═════ Supplied text

I wrote a Lambda to replace ESF. Three hundred lines of Python. The Serverless Application it replaced was a CloudFormation stack with 47 resources.

The parade isn’t limited to cloud provisioning. I went through the same cycle with configuration management — Puppet, then Ansible, each one a frontend for “make this machine look like this.” I was huge on Puppet. I still remember Hiera fondly, the hierarchical data lookup that let you separate config from code before anyone called it “GitOps.” I once had the instinct to bring Puppet back for a problem that felt awkward in Terraform. Then I remembered I already know Ansible, I’ve used it plenty in the last two years, and Puppet didn’t lose to some superior universal successor. It became less relevant to the world I was actually working in.

The world I was actually working in was AWS.

══════════
═════ Dataset records

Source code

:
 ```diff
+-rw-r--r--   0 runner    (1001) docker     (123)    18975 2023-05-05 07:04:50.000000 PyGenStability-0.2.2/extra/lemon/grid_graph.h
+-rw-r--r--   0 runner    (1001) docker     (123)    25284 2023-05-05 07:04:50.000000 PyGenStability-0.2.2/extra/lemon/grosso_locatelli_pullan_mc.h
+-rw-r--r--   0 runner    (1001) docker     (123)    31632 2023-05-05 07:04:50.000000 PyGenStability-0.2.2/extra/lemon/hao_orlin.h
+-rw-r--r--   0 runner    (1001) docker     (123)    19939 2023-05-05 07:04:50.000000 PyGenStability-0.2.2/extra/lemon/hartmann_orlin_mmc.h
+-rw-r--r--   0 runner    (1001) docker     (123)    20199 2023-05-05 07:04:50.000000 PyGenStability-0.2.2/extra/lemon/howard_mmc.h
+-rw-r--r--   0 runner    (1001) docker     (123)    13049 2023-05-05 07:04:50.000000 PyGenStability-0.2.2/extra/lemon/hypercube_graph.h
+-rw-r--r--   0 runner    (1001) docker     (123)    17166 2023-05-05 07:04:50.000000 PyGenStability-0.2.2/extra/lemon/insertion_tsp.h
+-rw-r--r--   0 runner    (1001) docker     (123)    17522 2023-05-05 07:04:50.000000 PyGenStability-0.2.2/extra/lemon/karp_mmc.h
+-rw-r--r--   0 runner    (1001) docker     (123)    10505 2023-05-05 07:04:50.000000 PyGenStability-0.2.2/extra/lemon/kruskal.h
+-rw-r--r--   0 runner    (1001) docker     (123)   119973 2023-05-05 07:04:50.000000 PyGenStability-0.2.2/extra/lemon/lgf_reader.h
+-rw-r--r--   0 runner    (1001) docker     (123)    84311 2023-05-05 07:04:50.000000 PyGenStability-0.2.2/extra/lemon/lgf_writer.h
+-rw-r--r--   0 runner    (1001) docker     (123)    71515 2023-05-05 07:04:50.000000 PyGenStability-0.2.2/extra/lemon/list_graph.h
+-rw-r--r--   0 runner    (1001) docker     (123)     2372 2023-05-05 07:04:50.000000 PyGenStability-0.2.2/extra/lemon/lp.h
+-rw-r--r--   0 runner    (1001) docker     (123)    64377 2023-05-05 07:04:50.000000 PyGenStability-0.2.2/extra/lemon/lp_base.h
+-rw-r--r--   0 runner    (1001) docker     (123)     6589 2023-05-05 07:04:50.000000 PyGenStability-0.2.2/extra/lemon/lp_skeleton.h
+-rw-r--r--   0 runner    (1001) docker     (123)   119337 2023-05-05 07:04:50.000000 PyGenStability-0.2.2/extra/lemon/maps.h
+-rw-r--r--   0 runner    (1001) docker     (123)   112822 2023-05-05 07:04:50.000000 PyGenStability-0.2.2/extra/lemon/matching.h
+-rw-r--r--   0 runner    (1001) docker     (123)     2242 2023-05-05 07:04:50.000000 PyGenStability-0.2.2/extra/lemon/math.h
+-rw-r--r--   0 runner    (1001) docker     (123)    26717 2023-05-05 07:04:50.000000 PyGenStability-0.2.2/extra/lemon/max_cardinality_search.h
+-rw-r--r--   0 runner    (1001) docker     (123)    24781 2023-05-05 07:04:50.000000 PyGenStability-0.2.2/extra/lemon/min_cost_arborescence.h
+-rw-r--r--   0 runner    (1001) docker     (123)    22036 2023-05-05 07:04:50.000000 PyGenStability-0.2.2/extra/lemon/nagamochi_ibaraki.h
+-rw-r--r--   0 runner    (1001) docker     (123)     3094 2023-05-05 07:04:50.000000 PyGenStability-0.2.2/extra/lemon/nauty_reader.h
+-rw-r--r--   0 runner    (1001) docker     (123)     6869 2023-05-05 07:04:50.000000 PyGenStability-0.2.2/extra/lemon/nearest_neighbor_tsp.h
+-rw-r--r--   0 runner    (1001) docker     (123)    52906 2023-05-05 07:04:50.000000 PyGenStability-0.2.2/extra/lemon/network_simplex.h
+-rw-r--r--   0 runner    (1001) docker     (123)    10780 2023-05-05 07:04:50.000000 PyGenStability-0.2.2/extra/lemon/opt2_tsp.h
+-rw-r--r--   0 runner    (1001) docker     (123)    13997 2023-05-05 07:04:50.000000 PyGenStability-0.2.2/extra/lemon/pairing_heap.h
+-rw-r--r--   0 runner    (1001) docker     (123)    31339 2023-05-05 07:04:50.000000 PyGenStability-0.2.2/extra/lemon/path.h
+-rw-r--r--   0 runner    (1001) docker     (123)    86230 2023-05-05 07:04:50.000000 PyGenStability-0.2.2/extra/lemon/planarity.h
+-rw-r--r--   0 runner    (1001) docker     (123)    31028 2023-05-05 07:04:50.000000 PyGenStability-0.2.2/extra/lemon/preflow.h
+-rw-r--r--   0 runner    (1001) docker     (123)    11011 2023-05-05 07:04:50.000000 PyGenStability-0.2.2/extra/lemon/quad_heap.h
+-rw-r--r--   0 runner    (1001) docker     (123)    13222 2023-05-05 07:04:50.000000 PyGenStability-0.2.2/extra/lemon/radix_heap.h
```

══════════

#### Task details
List every quantity stated in the text about replacing ESF and configuration management, with what each one counts.

#### Task response
- Three hundred: lines of Python in the Lambda
- 47: resources in the CloudFormation stack
- Two: years of recent use of Ansible